Here is where you outline the specifics on which the entire service will be measured by. If the service provider states that downstream and upstream bandwidth is "guaranteed" at 1.5 Mbps, then the method of measurement must so be defined-such as a Web-based interface or via command line.

The metrics of measurement is also integrated with how you calculate the results, using formulae that are universally accepted, or mutually defined. In a bandwidth scenario, 1.5 Mbps means that the leased circuit should allow upstream and downstream data transfers of 1.5Mbps. This is easily observed by the peak in an analysis chart for traffic that goes in, and goes out of the gateway.

Measurement frequency
Once you identify the metrics and how to measure them, you next have to define when and how often you measure these metrics.

Rewards and penalties
No service provider is infallible. Thus, the SLA must include service provider accountability. This can be a two-way street. If the service provider is consistently over-delivering their contractual promises, you may opt to include within the SLA a clause where you will increase your contractual obligations. For example, if the service provider over-delivers for one year with no major incident, you may automatically extend an additional year upon the lapse of the contract with no need for a new contract.

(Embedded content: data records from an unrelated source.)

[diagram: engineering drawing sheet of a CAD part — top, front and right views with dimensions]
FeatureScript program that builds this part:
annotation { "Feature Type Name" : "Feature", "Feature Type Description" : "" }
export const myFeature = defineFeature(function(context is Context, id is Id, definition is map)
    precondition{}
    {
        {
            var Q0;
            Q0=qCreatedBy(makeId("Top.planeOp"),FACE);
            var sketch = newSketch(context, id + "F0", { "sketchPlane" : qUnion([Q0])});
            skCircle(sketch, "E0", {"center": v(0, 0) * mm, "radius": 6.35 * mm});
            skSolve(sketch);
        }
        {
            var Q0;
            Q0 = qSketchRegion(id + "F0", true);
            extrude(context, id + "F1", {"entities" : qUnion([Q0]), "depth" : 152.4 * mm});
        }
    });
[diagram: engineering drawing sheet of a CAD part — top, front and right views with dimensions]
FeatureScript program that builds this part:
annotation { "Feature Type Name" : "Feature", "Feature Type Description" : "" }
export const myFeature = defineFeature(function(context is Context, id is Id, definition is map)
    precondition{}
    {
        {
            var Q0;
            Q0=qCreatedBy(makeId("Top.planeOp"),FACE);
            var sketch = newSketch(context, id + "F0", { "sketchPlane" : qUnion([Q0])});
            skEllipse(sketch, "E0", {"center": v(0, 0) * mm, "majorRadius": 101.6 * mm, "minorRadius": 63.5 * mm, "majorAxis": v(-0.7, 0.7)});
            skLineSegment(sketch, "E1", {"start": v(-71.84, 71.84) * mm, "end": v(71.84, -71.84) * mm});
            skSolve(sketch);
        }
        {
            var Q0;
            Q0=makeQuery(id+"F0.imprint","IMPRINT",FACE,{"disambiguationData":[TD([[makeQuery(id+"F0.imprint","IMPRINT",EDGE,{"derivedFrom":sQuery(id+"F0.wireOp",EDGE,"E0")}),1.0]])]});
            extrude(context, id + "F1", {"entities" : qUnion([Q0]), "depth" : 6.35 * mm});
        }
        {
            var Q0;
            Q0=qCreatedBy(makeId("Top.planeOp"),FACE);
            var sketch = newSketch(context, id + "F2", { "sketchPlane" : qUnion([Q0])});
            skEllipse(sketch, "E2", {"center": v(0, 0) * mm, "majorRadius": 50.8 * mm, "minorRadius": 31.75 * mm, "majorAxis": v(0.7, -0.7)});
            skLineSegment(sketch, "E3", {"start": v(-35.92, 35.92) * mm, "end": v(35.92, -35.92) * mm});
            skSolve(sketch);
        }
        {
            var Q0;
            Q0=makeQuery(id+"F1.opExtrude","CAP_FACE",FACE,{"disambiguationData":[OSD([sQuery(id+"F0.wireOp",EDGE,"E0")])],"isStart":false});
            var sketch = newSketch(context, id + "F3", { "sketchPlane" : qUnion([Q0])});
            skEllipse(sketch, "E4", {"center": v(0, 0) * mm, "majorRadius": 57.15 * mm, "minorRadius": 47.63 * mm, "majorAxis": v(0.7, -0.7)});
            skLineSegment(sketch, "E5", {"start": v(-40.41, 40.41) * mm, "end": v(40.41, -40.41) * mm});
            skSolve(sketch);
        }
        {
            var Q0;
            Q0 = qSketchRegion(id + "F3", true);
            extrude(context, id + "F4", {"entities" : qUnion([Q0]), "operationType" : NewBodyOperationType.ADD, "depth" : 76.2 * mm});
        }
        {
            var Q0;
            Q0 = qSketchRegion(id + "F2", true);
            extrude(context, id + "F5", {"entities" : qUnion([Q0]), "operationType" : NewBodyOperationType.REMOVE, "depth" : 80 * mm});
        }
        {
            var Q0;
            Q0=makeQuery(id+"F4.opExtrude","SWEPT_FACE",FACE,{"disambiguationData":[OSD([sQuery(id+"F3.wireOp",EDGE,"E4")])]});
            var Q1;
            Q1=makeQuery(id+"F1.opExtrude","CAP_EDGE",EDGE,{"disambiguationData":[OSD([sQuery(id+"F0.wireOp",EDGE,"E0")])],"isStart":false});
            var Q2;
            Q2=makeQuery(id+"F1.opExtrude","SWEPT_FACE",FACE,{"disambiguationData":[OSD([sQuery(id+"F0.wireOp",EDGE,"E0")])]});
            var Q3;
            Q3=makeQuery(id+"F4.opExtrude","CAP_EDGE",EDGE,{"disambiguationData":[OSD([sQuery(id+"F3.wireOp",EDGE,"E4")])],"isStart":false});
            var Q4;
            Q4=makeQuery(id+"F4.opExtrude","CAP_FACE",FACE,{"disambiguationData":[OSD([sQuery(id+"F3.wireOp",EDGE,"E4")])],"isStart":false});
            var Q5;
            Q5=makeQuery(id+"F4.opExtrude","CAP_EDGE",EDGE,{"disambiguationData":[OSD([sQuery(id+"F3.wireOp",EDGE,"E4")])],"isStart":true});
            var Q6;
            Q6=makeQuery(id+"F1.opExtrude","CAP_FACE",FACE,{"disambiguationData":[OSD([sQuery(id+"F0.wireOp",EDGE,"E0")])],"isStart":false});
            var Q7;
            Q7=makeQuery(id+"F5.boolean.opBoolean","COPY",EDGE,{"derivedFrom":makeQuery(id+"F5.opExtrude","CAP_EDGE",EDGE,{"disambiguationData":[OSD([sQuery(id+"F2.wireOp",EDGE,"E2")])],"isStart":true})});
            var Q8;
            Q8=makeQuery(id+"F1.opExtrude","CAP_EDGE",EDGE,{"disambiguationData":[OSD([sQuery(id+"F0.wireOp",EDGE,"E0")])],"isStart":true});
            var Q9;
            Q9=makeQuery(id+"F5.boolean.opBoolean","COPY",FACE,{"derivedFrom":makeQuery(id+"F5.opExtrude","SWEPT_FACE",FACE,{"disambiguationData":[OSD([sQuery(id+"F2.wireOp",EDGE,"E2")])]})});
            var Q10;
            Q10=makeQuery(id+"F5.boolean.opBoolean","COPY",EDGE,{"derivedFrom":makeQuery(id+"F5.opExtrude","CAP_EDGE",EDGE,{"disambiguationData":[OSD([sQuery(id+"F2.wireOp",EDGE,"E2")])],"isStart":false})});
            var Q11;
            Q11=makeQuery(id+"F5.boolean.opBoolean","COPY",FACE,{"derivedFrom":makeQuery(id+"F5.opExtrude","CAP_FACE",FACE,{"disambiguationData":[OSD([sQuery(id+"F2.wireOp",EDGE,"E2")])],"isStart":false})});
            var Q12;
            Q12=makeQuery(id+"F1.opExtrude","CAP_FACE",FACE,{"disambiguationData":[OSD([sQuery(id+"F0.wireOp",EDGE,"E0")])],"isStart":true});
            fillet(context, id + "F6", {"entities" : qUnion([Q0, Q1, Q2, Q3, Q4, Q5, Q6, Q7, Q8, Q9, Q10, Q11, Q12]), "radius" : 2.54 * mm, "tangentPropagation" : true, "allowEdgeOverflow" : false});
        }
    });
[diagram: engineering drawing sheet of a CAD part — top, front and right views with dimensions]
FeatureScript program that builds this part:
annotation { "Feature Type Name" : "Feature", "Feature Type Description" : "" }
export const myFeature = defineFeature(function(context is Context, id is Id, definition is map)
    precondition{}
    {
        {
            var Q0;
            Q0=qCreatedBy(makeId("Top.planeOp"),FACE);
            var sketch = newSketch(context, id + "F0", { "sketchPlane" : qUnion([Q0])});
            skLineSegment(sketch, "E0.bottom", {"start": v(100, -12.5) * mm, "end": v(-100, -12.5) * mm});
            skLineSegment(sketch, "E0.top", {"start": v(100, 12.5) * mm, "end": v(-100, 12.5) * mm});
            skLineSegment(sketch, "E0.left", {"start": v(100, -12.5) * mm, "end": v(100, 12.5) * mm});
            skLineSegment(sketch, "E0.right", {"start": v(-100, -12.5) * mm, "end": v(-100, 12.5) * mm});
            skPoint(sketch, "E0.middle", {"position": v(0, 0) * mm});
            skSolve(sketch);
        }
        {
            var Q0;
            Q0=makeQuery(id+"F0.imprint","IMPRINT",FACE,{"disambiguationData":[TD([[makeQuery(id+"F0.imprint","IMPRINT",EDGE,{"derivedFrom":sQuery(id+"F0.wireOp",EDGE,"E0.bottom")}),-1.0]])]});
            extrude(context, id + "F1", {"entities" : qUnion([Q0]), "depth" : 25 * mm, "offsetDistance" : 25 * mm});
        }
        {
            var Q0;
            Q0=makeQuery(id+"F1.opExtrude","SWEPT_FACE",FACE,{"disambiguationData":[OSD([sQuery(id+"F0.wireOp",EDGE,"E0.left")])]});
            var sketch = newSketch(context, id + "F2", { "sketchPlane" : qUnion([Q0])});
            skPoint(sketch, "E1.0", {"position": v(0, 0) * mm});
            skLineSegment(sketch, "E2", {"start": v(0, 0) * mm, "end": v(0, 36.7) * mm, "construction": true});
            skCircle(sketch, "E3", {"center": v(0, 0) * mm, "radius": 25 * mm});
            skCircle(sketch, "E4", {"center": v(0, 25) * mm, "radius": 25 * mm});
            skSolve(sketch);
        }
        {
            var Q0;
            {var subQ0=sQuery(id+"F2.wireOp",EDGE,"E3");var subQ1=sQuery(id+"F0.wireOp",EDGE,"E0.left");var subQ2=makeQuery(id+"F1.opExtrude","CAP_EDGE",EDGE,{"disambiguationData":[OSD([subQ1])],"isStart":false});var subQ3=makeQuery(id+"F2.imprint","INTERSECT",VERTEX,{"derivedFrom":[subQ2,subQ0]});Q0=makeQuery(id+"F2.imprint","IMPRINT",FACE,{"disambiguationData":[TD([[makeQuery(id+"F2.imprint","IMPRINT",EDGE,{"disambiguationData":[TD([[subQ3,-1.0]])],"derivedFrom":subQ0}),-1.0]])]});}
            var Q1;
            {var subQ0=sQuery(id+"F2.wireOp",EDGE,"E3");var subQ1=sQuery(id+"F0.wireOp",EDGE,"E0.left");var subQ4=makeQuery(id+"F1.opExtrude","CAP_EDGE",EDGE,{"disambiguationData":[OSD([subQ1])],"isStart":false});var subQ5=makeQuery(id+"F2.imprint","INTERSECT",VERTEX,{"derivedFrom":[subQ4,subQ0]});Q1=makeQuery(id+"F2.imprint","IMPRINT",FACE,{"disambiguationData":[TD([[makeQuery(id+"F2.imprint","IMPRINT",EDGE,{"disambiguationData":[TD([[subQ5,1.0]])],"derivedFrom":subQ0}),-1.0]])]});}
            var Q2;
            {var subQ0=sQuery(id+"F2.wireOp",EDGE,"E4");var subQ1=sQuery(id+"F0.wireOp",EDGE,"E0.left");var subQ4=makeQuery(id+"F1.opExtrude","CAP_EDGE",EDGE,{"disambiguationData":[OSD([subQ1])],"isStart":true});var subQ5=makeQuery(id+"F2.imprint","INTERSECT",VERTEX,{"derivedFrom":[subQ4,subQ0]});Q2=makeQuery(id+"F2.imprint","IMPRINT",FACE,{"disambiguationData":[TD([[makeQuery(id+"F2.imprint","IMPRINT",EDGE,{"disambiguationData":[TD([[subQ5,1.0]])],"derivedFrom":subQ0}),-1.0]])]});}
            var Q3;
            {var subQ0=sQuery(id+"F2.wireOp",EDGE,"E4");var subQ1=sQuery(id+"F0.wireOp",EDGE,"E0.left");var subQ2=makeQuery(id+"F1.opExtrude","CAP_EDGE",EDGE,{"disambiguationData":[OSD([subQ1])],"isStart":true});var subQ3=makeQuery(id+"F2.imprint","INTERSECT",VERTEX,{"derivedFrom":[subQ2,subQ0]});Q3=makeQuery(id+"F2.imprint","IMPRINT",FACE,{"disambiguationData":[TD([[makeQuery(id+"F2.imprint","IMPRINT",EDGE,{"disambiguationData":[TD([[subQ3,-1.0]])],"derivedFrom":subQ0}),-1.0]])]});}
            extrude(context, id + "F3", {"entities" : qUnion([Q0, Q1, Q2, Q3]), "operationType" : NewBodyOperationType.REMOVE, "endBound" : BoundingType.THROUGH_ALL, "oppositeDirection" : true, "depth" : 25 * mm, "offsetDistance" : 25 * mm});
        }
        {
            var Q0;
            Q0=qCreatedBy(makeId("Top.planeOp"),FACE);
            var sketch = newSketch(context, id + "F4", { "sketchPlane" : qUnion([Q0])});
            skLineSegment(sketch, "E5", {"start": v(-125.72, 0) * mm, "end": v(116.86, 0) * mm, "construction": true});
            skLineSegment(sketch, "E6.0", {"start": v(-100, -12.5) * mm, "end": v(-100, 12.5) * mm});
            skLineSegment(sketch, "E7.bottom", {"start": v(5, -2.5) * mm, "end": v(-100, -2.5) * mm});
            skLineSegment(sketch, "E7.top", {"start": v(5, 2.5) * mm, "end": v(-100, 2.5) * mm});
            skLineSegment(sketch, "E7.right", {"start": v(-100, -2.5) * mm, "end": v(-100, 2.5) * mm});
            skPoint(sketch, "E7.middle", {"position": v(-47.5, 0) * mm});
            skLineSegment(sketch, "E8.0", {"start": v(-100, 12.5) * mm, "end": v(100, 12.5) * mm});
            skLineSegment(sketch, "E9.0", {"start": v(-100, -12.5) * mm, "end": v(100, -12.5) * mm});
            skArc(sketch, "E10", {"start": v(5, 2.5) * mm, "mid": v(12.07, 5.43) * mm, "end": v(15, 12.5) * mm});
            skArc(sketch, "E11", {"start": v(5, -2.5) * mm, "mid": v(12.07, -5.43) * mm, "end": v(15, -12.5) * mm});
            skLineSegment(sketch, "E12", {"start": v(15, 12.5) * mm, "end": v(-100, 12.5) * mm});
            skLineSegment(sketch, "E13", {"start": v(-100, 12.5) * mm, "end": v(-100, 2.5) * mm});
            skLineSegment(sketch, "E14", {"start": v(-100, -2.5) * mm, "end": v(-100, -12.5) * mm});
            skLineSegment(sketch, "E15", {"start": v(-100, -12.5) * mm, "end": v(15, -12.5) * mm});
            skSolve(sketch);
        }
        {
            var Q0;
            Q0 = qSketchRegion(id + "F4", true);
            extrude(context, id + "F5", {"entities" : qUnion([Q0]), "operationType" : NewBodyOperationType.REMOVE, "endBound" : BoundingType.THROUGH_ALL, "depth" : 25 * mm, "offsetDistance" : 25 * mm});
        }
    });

Obviously, make sure your SLA has clauses which allow you to recover funds, or provision for recovery services and extra personnel stationed on location till the non-compliance is resolved.

Expect enforcement
An SLA is like an insurance policy to protect you against the unexpected. Thus, at anytime, both parties must be prepared to enforce the contract objectively and continue the partnership. The SLA should have full crisis management and resolution clauses built in. For example, if the service provider has an upstream connection problem and you are locked out of the Internet, the service provider should then provide alternative equipment and a recovery team.

A good lawyer
Remember that the SLA is a legal and binding contract. Don't simply sign off on a service provider draft. Instead, engage a lawyer familiar with commercial law as well as new economy law (including intellectual property), and have the lawyer co-develop the SLA with your service provider and their legal counsel.